> TASK OBJECTIVE: Set down each of the following lines word for word, with every name spelled and capitalized as it appears.

┄┄┄┄┄┄┄┄┄┄

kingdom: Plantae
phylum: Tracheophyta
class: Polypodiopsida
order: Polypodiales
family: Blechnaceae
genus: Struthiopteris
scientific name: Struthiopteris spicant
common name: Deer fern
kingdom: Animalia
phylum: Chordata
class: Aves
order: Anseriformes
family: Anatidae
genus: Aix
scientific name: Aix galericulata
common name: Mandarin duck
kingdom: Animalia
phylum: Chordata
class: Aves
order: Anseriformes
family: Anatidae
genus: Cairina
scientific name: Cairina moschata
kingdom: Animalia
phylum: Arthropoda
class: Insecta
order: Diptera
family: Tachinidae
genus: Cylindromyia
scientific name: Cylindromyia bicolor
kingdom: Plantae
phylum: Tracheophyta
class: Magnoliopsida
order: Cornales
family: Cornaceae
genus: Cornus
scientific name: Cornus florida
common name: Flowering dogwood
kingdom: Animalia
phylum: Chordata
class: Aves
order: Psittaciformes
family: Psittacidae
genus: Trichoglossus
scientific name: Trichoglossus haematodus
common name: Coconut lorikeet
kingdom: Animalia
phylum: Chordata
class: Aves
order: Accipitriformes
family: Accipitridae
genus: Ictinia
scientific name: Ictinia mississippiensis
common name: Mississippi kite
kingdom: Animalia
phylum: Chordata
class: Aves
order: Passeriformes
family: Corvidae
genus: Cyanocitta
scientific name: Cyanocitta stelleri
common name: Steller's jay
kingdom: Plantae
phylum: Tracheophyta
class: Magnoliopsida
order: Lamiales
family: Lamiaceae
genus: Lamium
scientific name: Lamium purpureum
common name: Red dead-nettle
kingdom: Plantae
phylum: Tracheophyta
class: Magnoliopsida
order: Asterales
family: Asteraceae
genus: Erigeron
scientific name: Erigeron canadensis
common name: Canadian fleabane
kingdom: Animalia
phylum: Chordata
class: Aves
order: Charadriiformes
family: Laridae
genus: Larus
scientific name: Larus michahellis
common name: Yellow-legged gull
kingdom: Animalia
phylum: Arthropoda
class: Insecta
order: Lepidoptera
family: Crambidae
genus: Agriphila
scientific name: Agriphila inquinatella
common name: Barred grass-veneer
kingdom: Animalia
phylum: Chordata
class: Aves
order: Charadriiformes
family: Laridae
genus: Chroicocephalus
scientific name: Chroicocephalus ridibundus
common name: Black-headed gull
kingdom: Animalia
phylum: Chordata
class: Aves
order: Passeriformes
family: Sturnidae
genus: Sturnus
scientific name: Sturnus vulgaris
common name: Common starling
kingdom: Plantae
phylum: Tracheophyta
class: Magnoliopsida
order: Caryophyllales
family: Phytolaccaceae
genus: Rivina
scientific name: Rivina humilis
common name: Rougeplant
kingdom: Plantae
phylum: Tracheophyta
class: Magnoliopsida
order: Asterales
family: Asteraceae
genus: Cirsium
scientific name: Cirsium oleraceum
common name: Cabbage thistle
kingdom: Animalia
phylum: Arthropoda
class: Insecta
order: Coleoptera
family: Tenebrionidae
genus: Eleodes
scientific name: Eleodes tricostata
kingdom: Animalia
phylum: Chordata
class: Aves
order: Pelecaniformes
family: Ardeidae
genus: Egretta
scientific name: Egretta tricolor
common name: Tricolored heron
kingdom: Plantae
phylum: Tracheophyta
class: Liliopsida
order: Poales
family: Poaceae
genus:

┄┄┄┄┄┄┄┄┄┄

> SOLUTION FOR THIS TASK:
kingdom: Plantae
phylum: Tracheophyta
class: Polypodiopsida
order: Polypodiales
family: Blechnaceae
genus: Struthiopteris
scientific name: Struthiopteris spicant
common name: Deer fern
kingdom: Animalia
phylum: Chordata
class: Aves
order: Anseriformes
family: Anatidae
genus: Aix
scientific name: Aix galericulata
common name: Mandarin duck
kingdom: Animalia
phylum: Chordata
class: Aves
order: Anseriformes
family: Anatidae
genus: Cairina
scientific name: Cairina moschata
kingdom: Animalia
phylum: Arthropoda
class: Insecta
order: Diptera
family: Tachinidae
genus: Cylindromyia
scientific name: Cylindromyia bicolor
kingdom: Plantae
phylum: Tracheophyta
class: Magnoliopsida
order: Cornales
family: Cornaceae
genus: Cornus
scientific name: Cornus florida
common name: Flowering dogwood
kingdom: Animalia
phylum: Chordata
class: Aves
order: Psittaciformes
family: Psittacidae
genus: Trichoglossus
scientific name: Trichoglossus haematodus
common name: Coconut lorikeet
kingdom: Animalia
phylum: Chordata
class: Aves
order: Accipitriformes
family: Accipitridae
genus: Ictinia
scientific name: Ictinia mississippiensis
common name: Mississippi kite
kingdom: Animalia
phylum: Chordata
class: Aves
order: Passeriformes
family: Corvidae
genus: Cyanocitta
scientific name: Cyanocitta stelleri
common name: Steller's jay
kingdom: Plantae
phylum: Tracheophyta
class: Magnoliopsida
order: Lamiales
family: Lamiaceae
genus: Lamium
scientific name: Lamium purpureum
common name: Red dead-nettle
kingdom: Plantae
phylum: Tracheophyta
class: Magnoliopsida
order: Asterales
family: Asteraceae
genus: Erigeron
scientific name: Erigeron canadensis
common name: Canadian fleabane
kingdom: Animalia
phylum: Chordata
class: Aves
order: Charadriiformes
family: Laridae
genus: Larus
scientific name: Larus michahellis
common name: Yellow-legged gull
kingdom: Animalia
phylum: Arthropoda
class: Insecta
order: Lepidoptera
family: Crambidae
genus: Agriphila
scientific name: Agriphila inquinatella
common name: Barred grass-veneer
kingdom: Animalia
phylum: Chordata
class: Aves
order: Charadriiformes
family: Laridae
genus: Chroicocephalus
scientific name: Chroicocephalus ridibundus
common name: Black-headed gull
kingdom: Animalia
phylum: Chordata
class: Aves
order: Passeriformes
family: Sturnidae
genus: Sturnus
scientific name: Sturnus vulgaris
common name: Common starling
kingdom: Plantae
phylum: Tracheophyta
class: Magnoliopsida
order: Caryophyllales
family: Phytolaccaceae
genus: Rivina
scientific name: Rivina humilis
common name: Rougeplant
kingdom: Plantae
phylum: Tracheophyta
class: Magnoliopsida
order: Asterales
family: Asteraceae
genus: Cirsium
scientific name: Cirsium oleraceum
common name: Cabbage thistle
kingdom: Animalia
phylum: Arthropoda
class: Insecta
order: Coleoptera
family: Tenebrionidae
genus: Eleodes
scientific name: Eleodes tricostata
kingdom: Animalia
phylum: Chordata
class: Aves
order: Pelecaniformes
family: Ardeidae
genus: Egretta
scientific name: Egretta tricolor
common name: Tricolored heron
kingdom: Plantae
phylum: Tracheophyta
class: Liliopsida
order: Poales
family: Poaceae
genus:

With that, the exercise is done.